The following has been pieced together by this writer using Open Source Intelligence (OSINT), including continuous updates on dark web forums by contributors based in both Lebanon and Israel, who choose to remain anonymous, but the depth of their information speaks for itself.
The pagers that exploded were AR-924 models manufactured by a Hungarian firm, BAC Consulting KFT, and sold under a Taiwanese brand name, Apollo Gold. Not much, however, is known about BAC Consulting, including its board of directors. Journalists based in Budapest, Hungary, have managed to find one single name on the internet listed as its director but have not been able to establish contact with them. Nor does this person appear to have any other professional history.
The next fact is a few ounces of explosives were hidden in the 5,000 pagers that were ordered by Hezbollah earlier this year. It has also been independently confirmed that the Hezbollah decided to switch to pagers several months ago, to avoid being tracked by their enemies, as well as to ensure connectivity in a region where there are frequent power and mobile tower outages. More than anything, the attack turns the spotlight on a burning issue that we, as a country, have never given much thought to. And that is the concept of supply chain attacks.

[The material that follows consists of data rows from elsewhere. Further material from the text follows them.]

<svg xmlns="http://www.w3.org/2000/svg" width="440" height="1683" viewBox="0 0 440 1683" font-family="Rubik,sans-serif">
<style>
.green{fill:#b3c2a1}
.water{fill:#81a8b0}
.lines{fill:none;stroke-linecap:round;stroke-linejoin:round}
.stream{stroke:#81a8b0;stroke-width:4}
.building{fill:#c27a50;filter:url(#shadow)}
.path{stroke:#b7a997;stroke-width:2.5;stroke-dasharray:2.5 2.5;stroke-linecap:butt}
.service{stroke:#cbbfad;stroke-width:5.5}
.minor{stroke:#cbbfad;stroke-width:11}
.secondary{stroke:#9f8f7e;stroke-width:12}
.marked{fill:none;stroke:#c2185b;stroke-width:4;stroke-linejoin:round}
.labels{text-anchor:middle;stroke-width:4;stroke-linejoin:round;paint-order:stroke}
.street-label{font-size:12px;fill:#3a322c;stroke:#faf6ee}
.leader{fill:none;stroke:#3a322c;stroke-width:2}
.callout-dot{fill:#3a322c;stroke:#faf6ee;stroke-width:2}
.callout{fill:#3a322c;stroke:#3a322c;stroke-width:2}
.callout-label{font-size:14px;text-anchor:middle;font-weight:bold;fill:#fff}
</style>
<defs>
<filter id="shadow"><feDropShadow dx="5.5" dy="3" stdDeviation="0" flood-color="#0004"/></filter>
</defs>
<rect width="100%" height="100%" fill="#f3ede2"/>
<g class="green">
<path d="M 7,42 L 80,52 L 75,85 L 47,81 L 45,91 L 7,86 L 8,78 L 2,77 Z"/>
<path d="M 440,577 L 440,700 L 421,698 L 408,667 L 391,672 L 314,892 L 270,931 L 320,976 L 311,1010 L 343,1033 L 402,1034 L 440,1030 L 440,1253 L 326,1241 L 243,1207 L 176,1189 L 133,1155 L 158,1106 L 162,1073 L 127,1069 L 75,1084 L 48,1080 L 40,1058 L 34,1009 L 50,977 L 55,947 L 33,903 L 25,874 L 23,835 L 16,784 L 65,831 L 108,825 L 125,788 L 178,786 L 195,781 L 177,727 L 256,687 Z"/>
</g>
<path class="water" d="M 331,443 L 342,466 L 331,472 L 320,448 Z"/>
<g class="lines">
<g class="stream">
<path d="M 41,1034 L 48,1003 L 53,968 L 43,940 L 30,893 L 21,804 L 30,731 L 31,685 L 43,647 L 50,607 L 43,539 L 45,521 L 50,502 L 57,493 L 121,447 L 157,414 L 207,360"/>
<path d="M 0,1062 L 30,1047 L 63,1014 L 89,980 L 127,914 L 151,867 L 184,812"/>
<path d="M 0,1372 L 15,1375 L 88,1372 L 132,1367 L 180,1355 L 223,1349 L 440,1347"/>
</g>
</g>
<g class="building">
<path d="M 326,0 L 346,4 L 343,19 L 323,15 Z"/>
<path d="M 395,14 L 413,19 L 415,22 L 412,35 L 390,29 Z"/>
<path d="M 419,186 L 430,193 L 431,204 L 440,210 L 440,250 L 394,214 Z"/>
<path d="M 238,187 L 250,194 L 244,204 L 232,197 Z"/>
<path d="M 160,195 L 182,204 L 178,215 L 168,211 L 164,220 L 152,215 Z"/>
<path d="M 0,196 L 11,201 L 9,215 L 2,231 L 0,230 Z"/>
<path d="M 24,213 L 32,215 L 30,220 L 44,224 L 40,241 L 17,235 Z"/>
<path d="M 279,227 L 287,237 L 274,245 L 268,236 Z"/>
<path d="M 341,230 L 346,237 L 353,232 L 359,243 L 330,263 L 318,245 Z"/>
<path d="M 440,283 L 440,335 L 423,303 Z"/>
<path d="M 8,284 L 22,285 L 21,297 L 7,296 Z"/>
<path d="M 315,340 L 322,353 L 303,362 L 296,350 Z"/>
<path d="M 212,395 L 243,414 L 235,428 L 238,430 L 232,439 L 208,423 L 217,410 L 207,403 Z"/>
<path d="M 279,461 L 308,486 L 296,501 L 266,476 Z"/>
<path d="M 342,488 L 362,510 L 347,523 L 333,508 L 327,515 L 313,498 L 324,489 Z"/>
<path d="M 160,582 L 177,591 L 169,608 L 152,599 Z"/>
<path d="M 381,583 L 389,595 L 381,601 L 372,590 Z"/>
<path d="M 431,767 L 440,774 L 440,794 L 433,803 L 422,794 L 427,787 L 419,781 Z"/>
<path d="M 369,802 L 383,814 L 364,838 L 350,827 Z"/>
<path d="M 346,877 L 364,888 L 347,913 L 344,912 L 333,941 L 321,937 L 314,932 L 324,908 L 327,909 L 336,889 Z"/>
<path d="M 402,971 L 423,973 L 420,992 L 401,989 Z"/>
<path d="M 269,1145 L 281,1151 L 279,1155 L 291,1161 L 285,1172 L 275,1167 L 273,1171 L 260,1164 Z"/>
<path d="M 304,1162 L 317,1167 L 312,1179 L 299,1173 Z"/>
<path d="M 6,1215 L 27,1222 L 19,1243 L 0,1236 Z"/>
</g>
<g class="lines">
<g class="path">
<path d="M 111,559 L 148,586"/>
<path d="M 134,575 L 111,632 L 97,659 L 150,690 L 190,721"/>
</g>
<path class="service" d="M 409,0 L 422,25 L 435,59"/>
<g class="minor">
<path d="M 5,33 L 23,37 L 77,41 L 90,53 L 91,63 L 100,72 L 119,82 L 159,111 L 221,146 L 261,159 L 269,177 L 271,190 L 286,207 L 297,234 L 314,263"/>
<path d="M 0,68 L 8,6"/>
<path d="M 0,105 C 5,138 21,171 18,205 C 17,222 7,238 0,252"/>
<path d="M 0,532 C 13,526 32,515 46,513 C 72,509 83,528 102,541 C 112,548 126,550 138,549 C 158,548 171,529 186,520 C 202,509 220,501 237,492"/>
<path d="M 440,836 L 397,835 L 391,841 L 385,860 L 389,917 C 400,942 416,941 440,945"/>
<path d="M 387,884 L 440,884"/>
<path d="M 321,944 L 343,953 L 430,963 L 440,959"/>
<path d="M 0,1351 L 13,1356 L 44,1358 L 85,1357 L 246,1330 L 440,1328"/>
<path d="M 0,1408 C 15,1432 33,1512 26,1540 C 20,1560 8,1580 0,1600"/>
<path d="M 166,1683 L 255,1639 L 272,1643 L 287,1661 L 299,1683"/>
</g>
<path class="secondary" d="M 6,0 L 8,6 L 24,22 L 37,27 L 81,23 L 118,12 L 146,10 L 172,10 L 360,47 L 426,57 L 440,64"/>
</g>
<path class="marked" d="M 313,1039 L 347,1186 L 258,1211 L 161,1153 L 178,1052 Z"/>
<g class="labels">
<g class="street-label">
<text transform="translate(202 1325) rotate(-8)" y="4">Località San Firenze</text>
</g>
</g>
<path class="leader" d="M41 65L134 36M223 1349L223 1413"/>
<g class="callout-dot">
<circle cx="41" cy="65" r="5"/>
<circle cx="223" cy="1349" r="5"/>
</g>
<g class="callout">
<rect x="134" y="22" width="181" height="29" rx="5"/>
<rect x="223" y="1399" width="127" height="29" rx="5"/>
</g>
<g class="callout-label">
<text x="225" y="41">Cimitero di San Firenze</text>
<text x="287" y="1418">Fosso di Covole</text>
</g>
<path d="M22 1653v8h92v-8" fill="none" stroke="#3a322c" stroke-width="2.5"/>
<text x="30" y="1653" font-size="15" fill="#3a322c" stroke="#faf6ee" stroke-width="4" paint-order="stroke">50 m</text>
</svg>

At the outset, it needs to be clarified that this writer is fully aware that supply chain attacks are a cybersecurity concept. But, like all cybersecurity concepts, this one is based on real-life possibilities. A supply chain attack basically means that if the enemy can’t get to you directly, they target your supply chain. Consider a major cellular service provider with, theoretically, impeccable cybersecurity. If a malicious hacker is unable to get into its servers, he turns to the supply chain. This chain comprises the numerous associates the company is aligned with – logistics providers, catering services, housekeeping services, and so on. All exchange emails with the company on a regular basis. Hence, all of them are the hacker’s doorways into the cellular service provider’s servers.

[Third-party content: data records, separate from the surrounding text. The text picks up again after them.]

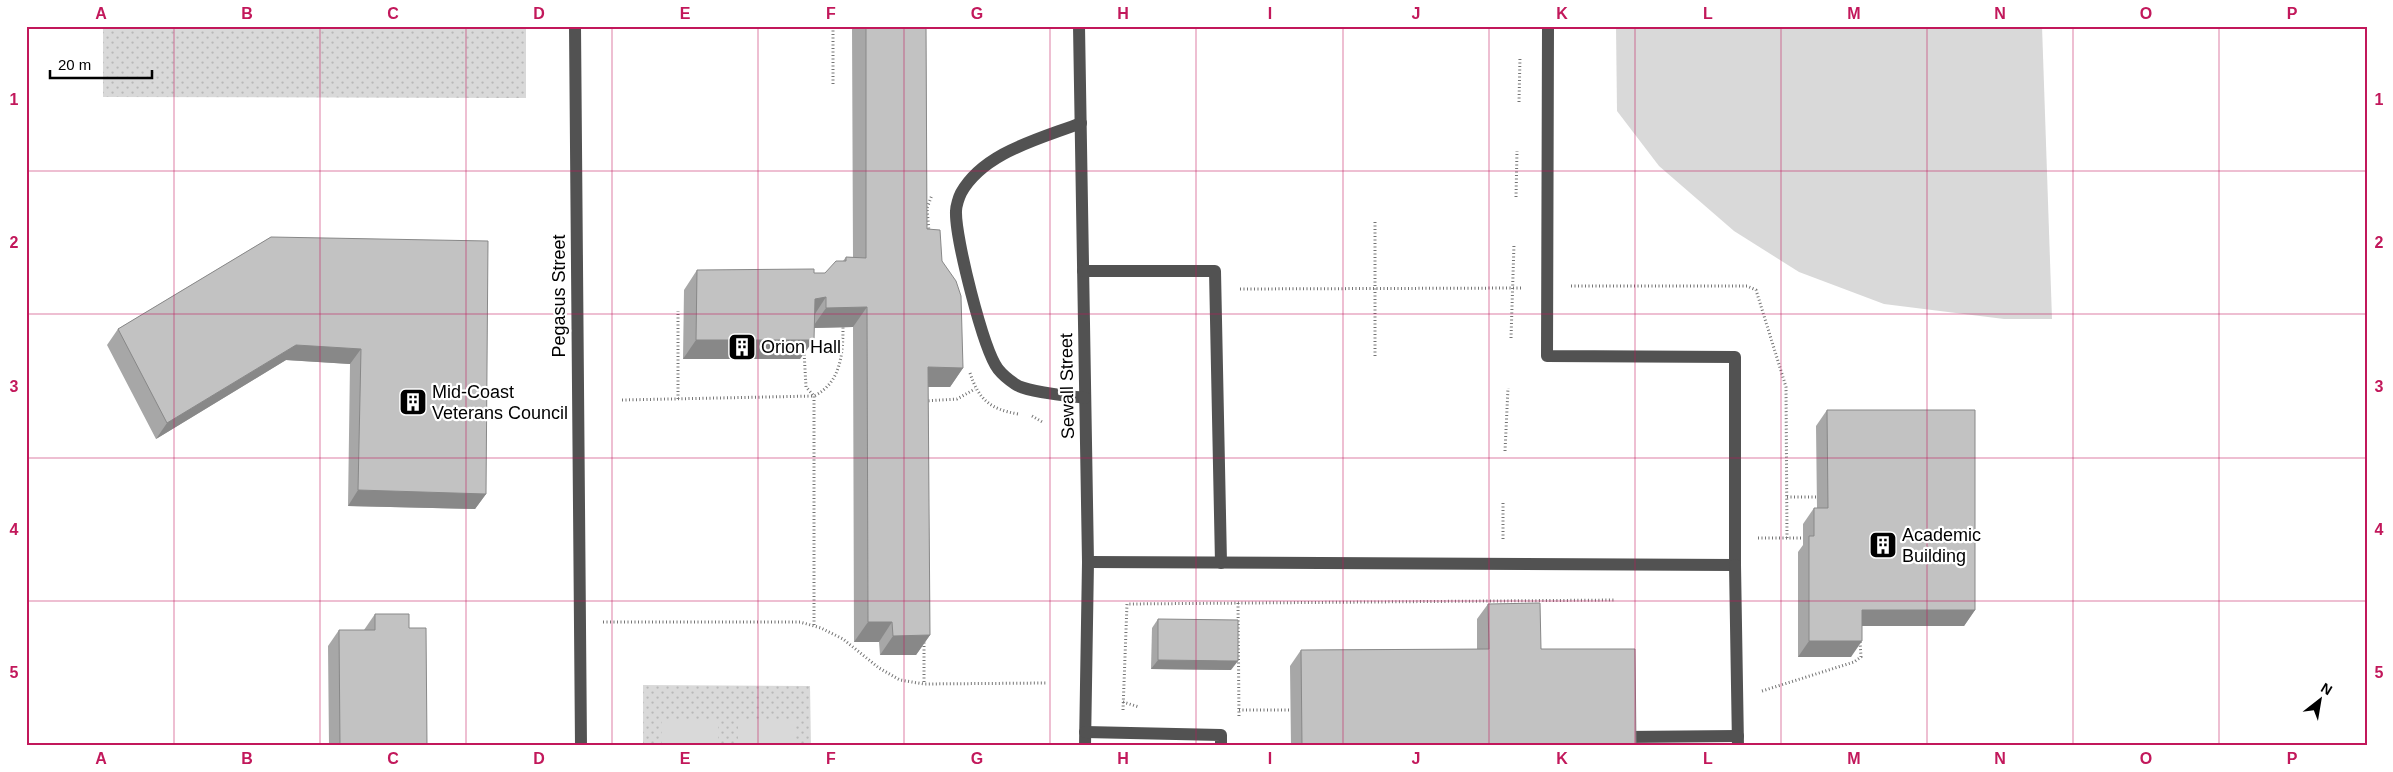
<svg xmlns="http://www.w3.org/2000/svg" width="2393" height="772" font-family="Helvetica,sans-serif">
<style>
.park{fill:url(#park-dots)}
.pitch{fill:#d9d9d9}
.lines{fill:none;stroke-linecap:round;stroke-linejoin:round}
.path{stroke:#747474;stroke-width:3;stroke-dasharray:1 2.5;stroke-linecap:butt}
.minor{stroke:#525252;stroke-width:12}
.wall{fill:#a7a7a7}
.shaded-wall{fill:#888}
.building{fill:#c2c2c2;stroke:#888}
.grid{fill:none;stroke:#c2185b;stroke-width:1;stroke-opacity:0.55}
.labels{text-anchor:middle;stroke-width:4.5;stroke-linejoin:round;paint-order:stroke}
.street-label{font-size:18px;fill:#000;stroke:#fff}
.poi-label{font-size:18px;fill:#000;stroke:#fff;text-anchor:start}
.neatline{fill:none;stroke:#c2185b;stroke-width:2}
.grid-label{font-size:16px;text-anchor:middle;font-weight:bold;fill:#c2185b}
</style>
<defs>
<pattern id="park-dots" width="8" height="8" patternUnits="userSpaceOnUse" patternTransform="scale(1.25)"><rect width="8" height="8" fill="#d9d9d9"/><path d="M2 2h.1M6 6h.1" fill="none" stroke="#b8b8b8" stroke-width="1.8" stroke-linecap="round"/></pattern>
</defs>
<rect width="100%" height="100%" fill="#fff"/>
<!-- park -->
<g class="park">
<polygon points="103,26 526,26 526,98 103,97"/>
<polygon points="643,685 810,686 811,746 643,746"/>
</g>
<!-- pitch -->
<g class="pitch">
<polygon points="1616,26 2042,26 2052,319 2004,319 1884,304 1799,272 1734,231 1659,166 1617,111"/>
<rect x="738" y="719" width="57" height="27"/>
<rect x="662" y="720" width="56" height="26"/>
</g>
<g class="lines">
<!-- path -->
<g class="path">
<polyline points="833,84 833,26"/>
<polyline points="1519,102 1520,57"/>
<polyline points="1516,197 1517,151"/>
<polyline points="1375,222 1375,357"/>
<polyline points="929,232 927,208 932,195"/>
<polyline points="1571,286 1747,286 1756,290 1786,387 1787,539"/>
<polyline points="1240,289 1522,288"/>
<polyline points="1511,338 1514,244"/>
<path d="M804,351L806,387L814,396C841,383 843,353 843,327"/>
<path d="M970,373C979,400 990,409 1018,414"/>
<polyline points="678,399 678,311"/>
<polyline points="622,400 814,396 814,626"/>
<polyline points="925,401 957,399 975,389"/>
<polyline points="1032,416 1044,423"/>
<polyline points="1505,451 1508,388"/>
<polyline points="1787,497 1817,497"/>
<polyline points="1758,538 1803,538"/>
<polyline points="1503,539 1503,501"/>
<polyline points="1238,603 1239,718"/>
<polyline points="603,622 800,622 821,628 843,639 879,668 900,680 924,684 1046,683"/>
<polyline points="924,639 924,684"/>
<polyline points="1762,691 1854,662 1861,657 1860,641"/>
<polyline points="1123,702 1139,707"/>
<polyline points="1123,710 1127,604 1615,600"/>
<polyline points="1239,710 1291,710"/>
</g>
<!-- minor -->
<g class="minor">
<polyline points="575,26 581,746"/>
<polyline points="1079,26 1088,562 1085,746"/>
<path d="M1081,123C1040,139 984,152 961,193C959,197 956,206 956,211C955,237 983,349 998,369C1002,374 1009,380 1015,384C1025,392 1070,396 1085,398"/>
<polyline points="1083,271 1215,271 1221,563"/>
<polyline points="1088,562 1735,565 1735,357 1547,356 1548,26"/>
<polyline points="1735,565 1738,746"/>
<polyline points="1085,732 1221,735 1221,746"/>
<polyline points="1625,737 1738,736"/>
</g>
</g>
<!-- wall -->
<g class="wall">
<polygon points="852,26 926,26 927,229 942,261 963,368 950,387 928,387 930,635 916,655 880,655 879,642 854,642 853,327 814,328 800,359 683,359 684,290 697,270 814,273 825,273 843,261 846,257 853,257"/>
<polygon points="271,237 486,494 475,509 348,506 350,364 286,360 156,439 107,345 118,329"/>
<polygon points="1827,410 1975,610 1964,626 1862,626 1851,657 1798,657 1798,552 1803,545 1803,524 1814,508 1817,508 1816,426"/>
<polygon points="1488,604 1541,649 1636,746 1291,746 1290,666 1301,650 1477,649 1477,619"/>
<polygon points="375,614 409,628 427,746 329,746 328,646 339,630 364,630"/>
<polygon points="1158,619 1231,670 1151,669 1152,628"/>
</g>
<!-- shaded-wall -->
<g class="shaded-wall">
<polygon points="826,297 813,317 815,299"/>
<polygon points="867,307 853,327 812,328 826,308"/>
<polygon points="696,340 814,340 800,359 683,359"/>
<polygon points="296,345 361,349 350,364 286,360 156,439 167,423"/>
<polygon points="928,367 963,368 950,387 914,387"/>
<polygon points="358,490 486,494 475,509 348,506"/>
<polygon points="1862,610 1975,610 1964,626 1851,626"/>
<polygon points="868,622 892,622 879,642 854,642"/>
<polygon points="930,635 916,655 880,655 893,636"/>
<polygon points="1809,641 1862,641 1851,657 1798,657"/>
<polygon points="1158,660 1238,661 1231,670 1151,669"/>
</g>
<!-- building -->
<g class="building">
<polygon points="866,26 926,26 927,229 940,230 942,261 956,281 961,296 963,368 928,367 930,635 893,636 892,622 868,622 867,307 826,308 826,297 815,299 814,340 696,340 697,270 814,269 814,273 825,273 836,261 846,261 846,257 866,258"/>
<polygon points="271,237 488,241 486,494 358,490 361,349 296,345 167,423 118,329"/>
<polygon points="1827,410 1975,410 1975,610 1862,610 1862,641 1809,641 1809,536 1814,536 1814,508 1828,508"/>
<polygon points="1540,603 1541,649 1635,649 1636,746 1302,746 1301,650 1489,649 1488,604"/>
<polygon points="375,614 409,614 409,628 426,628 427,746 340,746 339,630 375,630"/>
<polygon points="1158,619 1238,620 1238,661 1158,660"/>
</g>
<!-- grid -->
<path class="grid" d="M174,26V746M320,26V746M466,26V746M612,26V746M758,26V746M904,26V746M1050,26V746M1196,26V746M1343,26V746M1489,26V746M1635,26V746M1781,26V746M1927,26V746M2073,26V746M2219,26V746M26,171H2367M26,314H2367M26,458H2367M26,601H2367"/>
<!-- icons -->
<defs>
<symbol id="building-square" viewBox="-11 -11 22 22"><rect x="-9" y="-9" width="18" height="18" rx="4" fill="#000" stroke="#fff"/><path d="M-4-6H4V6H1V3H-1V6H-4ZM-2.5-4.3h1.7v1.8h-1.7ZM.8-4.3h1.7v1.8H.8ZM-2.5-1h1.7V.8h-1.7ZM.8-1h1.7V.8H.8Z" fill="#fff"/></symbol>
</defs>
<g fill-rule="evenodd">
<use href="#building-square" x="726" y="331" width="32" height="32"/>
<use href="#building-square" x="397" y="386" width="32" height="32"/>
<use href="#building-square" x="1867" y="529" width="32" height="32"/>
</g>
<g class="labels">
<!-- street labels -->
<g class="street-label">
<text transform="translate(559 296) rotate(-90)" y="6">Pegasus Street</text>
<text transform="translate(1067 386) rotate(-91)" y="6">Sewall Street</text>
</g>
<!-- poi labels -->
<g class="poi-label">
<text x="761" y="353">Orion Hall</text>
<text x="432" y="398">Mid-Coast<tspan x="432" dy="21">Veterans Council</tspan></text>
<text x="1902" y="541">Academic<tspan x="1902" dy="21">Building</tspan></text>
</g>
</g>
<!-- border -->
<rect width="2393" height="772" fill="none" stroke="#ffffff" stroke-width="55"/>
<!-- north arrow -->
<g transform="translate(2320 700) rotate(31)" stroke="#ffffff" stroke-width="4" paint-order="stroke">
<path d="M0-4L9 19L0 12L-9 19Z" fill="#000000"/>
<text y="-8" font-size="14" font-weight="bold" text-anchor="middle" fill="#000000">N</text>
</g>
<!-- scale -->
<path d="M50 70v8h102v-8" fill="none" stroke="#000000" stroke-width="2.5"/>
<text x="58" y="70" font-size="15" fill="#000000" stroke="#ffffff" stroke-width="4" paint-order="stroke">20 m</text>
<rect x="28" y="28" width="2338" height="716" class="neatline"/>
<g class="grid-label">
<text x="101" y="19">A</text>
<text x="247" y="19">B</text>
<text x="393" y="19">C</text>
<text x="539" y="19">D</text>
<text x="685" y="19">E</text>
<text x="831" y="19">F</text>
<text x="977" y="19">G</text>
<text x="1123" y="19">H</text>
<text x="1270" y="19">I</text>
<text x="1416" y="19">J</text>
<text x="1562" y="19">K</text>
<text x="1708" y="19">L</text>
<text x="1854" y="19">M</text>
<text x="2000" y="19">N</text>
<text x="2146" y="19">O</text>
<text x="2292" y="19">P</text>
<text x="14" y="105">1</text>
<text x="2379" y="105">1</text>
<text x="14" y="248">2</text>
<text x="2379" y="248">2</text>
<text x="14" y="392">3</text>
<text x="2379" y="392">3</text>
<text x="14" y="535">4</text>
<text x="2379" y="535">4</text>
<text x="14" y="678">5</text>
<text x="2379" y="678">5</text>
<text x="101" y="764">A</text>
<text x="247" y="764">B</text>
<text x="393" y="764">C</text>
<text x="539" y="764">D</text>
<text x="685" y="764">E</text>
<text x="831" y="764">F</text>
<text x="977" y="764">G</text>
<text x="1123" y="764">H</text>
<text x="1270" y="764">I</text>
<text x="1416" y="764">J</text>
<text x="1562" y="764">K</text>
<text x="1708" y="764">L</text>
<text x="1854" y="764">M</text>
<text x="2000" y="764">N</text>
<text x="2146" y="764">O</text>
<text x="2292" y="764">P</text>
</g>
</svg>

The hacker just has to hack into the official emails of one of these services and send a malware-loaded email to the company. As soon as this email is opened, the hacker is in. What happened with Hezbollah was the physical version of this model. Because getting to those many Hezbollah members was impossible, Israel went for their supply chain, and pretty successfully, by the looks of it.
We also need to urgently take note of the fact that this is not Israel’s first rodeo when it comes to remotely wreaking havoc. In 2010, a new worm – a bigger and deadlier version of a virus – named Stuxnet came to light. Stuxnet had been successfully slipped into the machines called Programmable Logic Controllers (PLCs), connected to Iran’s nuclear programme using pen drives that were discreetly inserted. The worm made its way all the way to the centrifuges that enriched uranium for Iran’s nuclear program, and reduced the programme to one-fifth of its capability.
When we talk about cybersecurity, we need to think beyond the traditional idea of computers and smartphones. A PLC is essentially a computer and can be hacked like one, and it is used in numerous crucial industries even today. Just six days ago, on September 12 this year, the Indian Computer Emergency Response Team issued an alert about multiple vulnerabilities in a crucial system manufactured by a leading electric products company.
All of these vulnerabilities are classified as ‘high’ in severity – which is the second most serious after critical – and can be exploited to ‘bypass security restrictions and tamper data on the targeted system’, according to CERT-In’s advisory. The system in question is used in industries such as automotive and eMobility, Cloud and service providers, commercial real estate, data centres and networks, electricity companies, facility management, food and beverages, healthcare, hotels. and life sciences. We are not hearing any alarm bells ringing, though.